WORK TO COMPLETE:
Search term "Christina": copy each line of the data containing it.

--------------------------------------------------

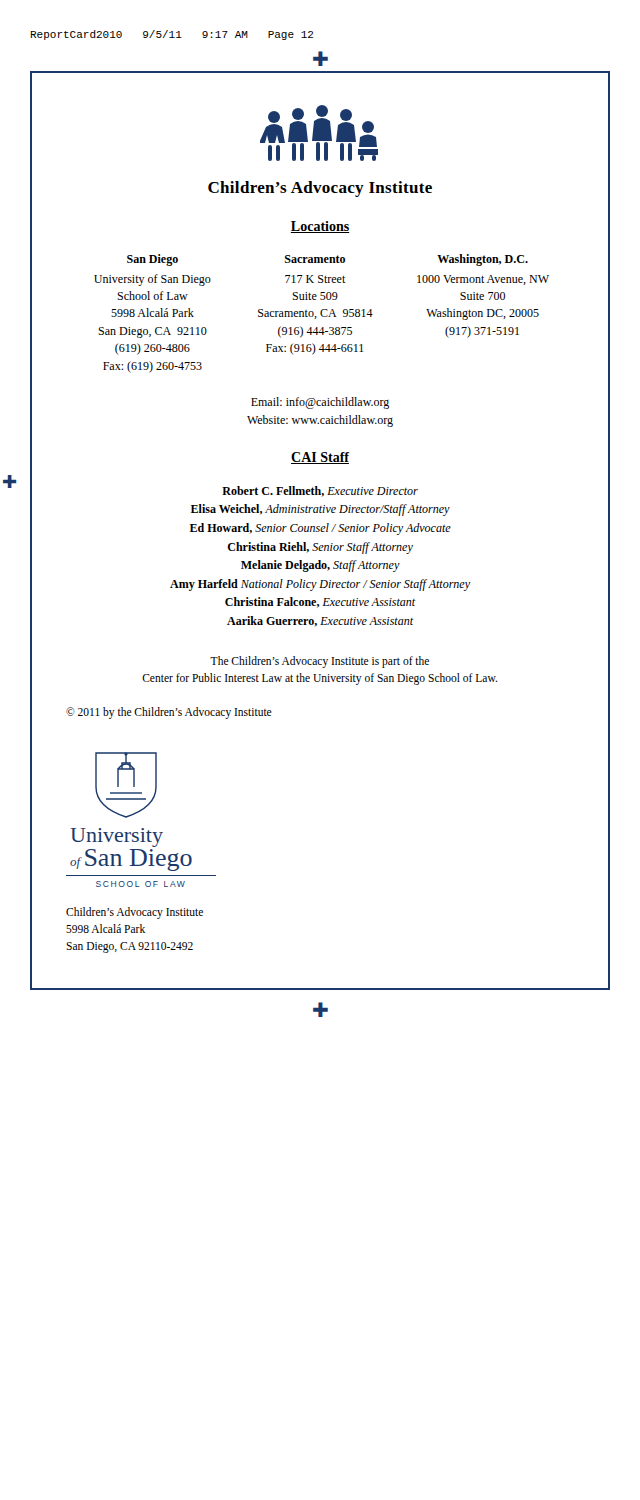ReportCard2010 9/5/11 9:17 AM Page 12
✚
✚
Children’s Advocacy Institute
Locations
| San Diego University of San Diego School of Law 5998 Alcalá Park San Diego, CA 92110 (619) 260-4806 Fax: (619) 260-4753 | Sacramento 717 K Street Suite 509 Sacramento, CA 95814 (916) 444-3875 Fax: (916) 444-6611 | Washington, D.C. 1000 Vermont Avenue, NW Suite 700 Washington DC, 20005 (917) 371-5191 |
Email: info@caichildlaw.org
Website: www.caichildlaw.org
CAI Staff
Robert C. Fellmeth, Executive Director
Elisa Weichel, Administrative Director/Staff Attorney
Ed Howard, Senior Counsel / Senior Policy Advocate
Christina Riehl, Senior Staff Attorney
Melanie Delgado, Staff Attorney
Amy Harfeld National Policy Director / Senior Staff Attorney
Christina Falcone, Executive Assistant
Aarika Guerrero, Executive Assistant
The Children’s Advocacy Institute is part of the
Center for Public Interest Law at the University of San Diego School of Law.
© 2011 by the Children’s Advocacy Institute
University
of San Diego
SCHOOL OF LAW
Children’s Advocacy Institute
5998 Alcalá Park
San Diego, CA 92110-2492
✚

--------------------------------------------------

EXPECTED ANSWER:
Christina Riehl, Senior Staff Attorney
Christina Falcone, Executive Assistant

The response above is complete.